EXERCISE BRIEF: Copy word for word, please, the lines of the entries below running from the one containing "10: (423, 466)" to the one containing "32: (153, 253)", both ends included.

Pixel coordinate tracking data:
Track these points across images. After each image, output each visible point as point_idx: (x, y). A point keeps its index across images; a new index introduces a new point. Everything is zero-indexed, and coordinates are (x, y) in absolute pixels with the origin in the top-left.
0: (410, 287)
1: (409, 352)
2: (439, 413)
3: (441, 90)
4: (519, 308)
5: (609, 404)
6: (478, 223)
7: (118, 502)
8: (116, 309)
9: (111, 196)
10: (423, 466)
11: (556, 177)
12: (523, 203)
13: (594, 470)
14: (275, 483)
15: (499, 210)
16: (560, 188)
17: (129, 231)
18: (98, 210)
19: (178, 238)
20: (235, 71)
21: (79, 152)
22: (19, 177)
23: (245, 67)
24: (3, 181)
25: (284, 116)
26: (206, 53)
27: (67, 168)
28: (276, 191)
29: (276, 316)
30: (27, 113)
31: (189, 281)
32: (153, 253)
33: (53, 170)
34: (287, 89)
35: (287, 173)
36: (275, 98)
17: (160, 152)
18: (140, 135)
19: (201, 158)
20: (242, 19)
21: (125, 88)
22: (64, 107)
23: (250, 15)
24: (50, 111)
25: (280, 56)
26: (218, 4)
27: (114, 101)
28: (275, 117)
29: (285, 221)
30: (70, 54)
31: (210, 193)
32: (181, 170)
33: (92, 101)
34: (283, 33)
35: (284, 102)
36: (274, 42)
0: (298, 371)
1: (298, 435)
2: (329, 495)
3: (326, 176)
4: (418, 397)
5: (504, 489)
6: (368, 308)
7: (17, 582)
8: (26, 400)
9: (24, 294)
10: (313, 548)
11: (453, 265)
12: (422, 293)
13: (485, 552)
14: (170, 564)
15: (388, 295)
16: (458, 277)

EXPECTED ANSWER:
10: (423, 466)
11: (556, 177)
12: (523, 203)
13: (594, 470)
14: (275, 483)
15: (499, 210)
16: (560, 188)
17: (129, 231)
18: (98, 210)
19: (178, 238)
20: (235, 71)
21: (79, 152)
22: (19, 177)
23: (245, 67)
24: (3, 181)
25: (284, 116)
26: (206, 53)
27: (67, 168)
28: (276, 191)
29: (276, 316)
30: (27, 113)
31: (189, 281)
32: (153, 253)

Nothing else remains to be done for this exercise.